As the money slowed, she refused to cut her band members' salaries because they were like family and most had been with her since 1989, she said.
"I had an accountant tell me I was crazy," said Jordan, who said she was living from hand to mouth. "I was able to pay my bills, then boom, boom, boom. Three clients didn't have my checks. There was cancellations. Then a bounced check did me in."
The lack of work led to depression, which "paralyzed" her. Eventually, she had to tell friends she didn't have money for food and got a job doing reception work, she said.
Though she hates asking for handouts, the GoFundMe is her declaration that she needs a helping hand, she said.
"I have an immediate need to not be on the streets," Jordan said.
Deconstructing a diva
So far, the GoFundMe has raised about $2,500 in just a few days. She's also received calls and emails from friends surprised the situation has become so dire and artists willing to pitch in.
Jordan went through a gauntlet of emotions as she discussed her career.
"I should give up and move back to Ohio," she said, sounding defeated before immediately rebounding. "But, I'm really good at it."
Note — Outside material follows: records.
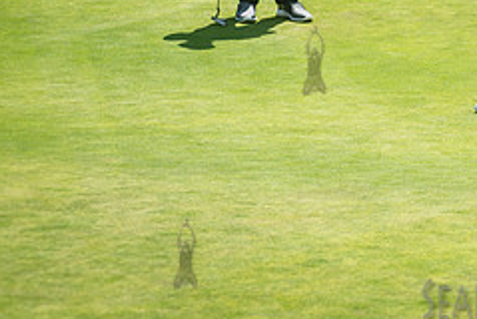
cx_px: 571
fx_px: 2574
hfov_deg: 10.4
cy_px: -37
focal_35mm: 194
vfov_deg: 7.1
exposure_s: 1/800
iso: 100
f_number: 3.5
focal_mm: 80
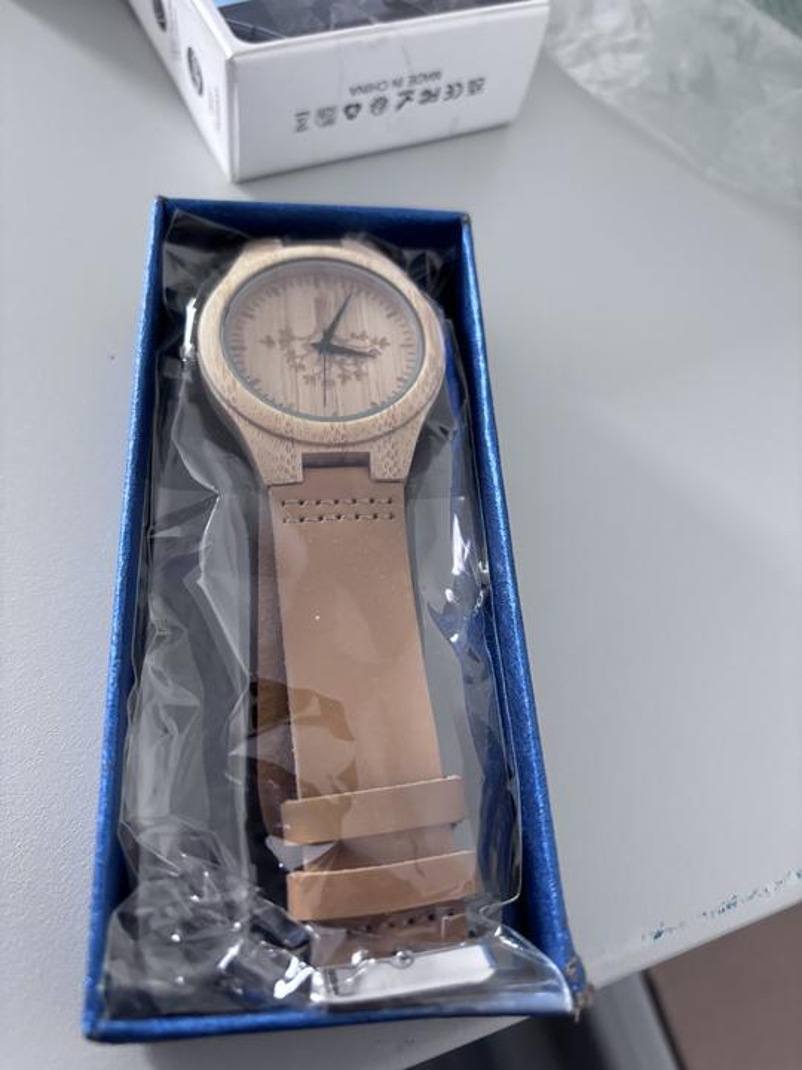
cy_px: 535
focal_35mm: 26
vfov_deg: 67.3
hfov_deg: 53.1
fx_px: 803
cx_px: 401
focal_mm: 5.96
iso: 320
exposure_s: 1/60
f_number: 1.6
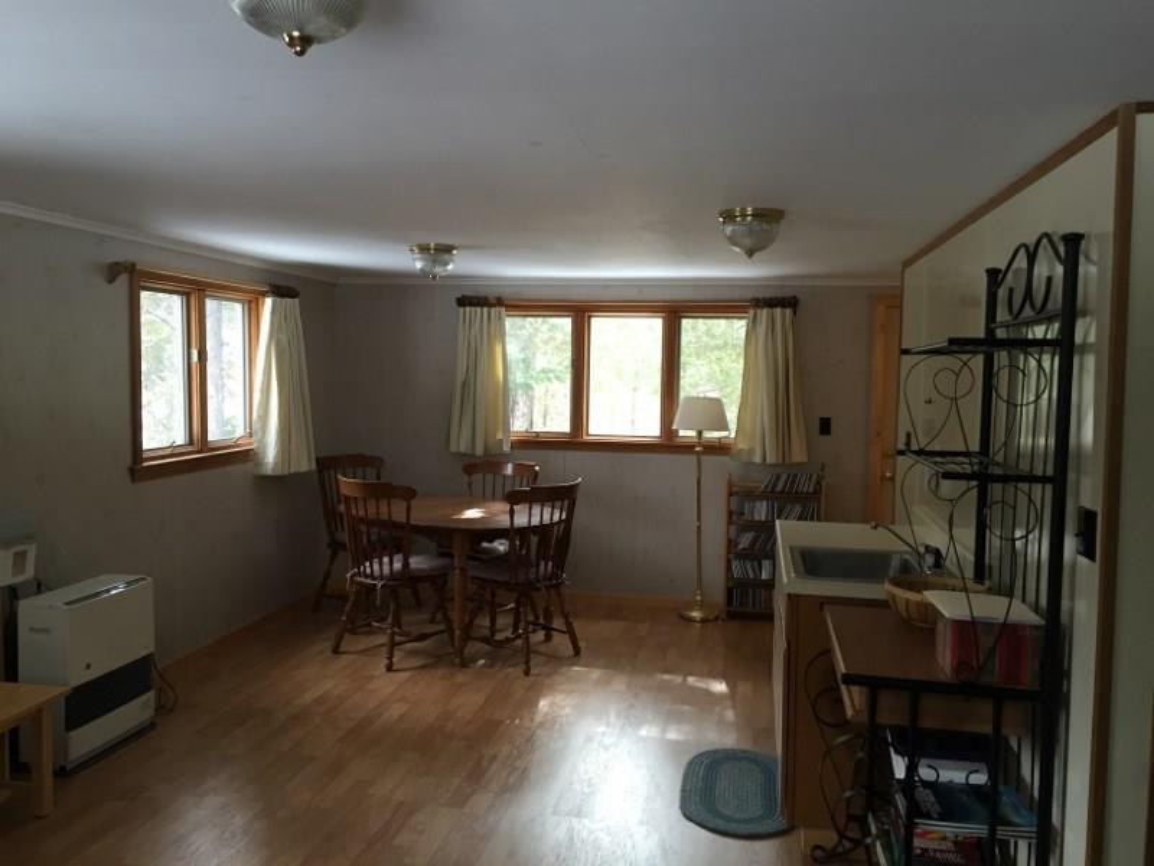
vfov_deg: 48.2
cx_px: 577
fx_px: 967
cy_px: 433
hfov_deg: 61.7
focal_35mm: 29
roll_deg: -0.3
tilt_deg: -3.4
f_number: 2.2
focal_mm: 4.15
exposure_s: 1/30
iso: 64
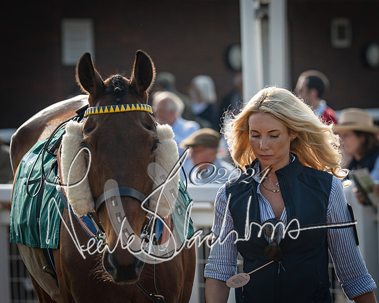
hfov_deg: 6.9
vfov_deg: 5.5
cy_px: 116
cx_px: 220
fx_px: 3157
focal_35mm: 282
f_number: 4
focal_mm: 135
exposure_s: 1/640
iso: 80
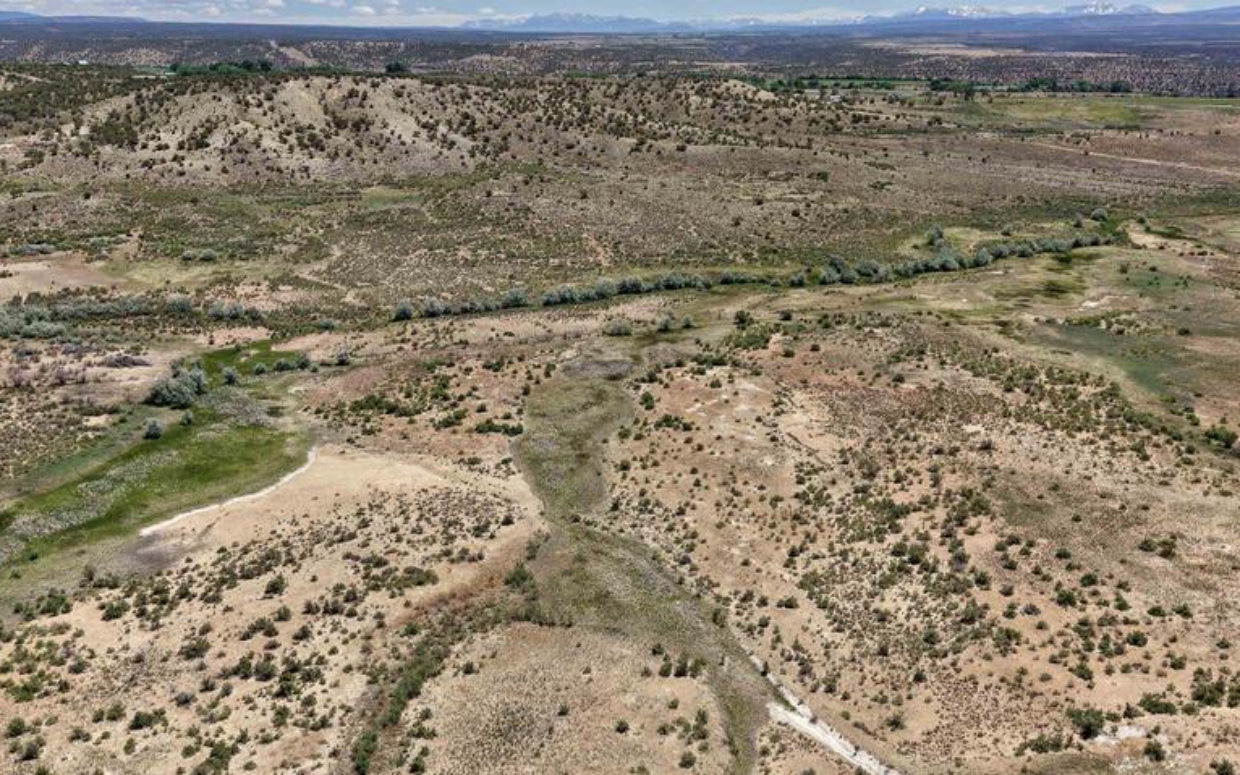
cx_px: 579
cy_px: 207
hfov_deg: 56.6
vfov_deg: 36.5
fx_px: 1149
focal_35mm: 34
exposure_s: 1/3200
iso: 100
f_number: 1.8
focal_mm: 8.67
[Photo Courtesy of Evan Barr]
She recalls the time she sang the national anthem at the United Center. As she nervously waited to perform before the Bulls game, her mother, who traveled from Ohio, dished out all the neighbor gossip.
She admits to turning down low-paying gigs during her prime — gigs she wishes she had taken now.
"I'm not trying to be Beyonce or a rock star, but maybe that's the problem. Maybe I should be," she said, remembering how her mother taught her to value humility.
Though she's lived in the neighborhood for decades, she's never performed at Uptown's famous jazz club the Green Mill, 4802 N. Broadway, because she doesn't usually perform a straight jazz set, she said.
And she's never performed in its entirety, "Deconstructing The Diva," which she considers her life's work. The show, which she's performed pieces of at City Winery, is a collection of monologues — some humorous and some poignant — each followed by a song.
It includes the story of how her family ended up in Ohio and ends with a cover of "Strange Fruit," made famous by Billie Holiday and Nina Simone.
"It's not an abstract thing," she said. "My grandfather got into a fight with a white man, and they sent a lynch mob after him. He hid in a hollowed-out tree in the forest for a week, while my grandmother tried to get the money to send him to Ohio."
Though she's been constructing the piece for 30 years, she just might now have a another chapter to sing about.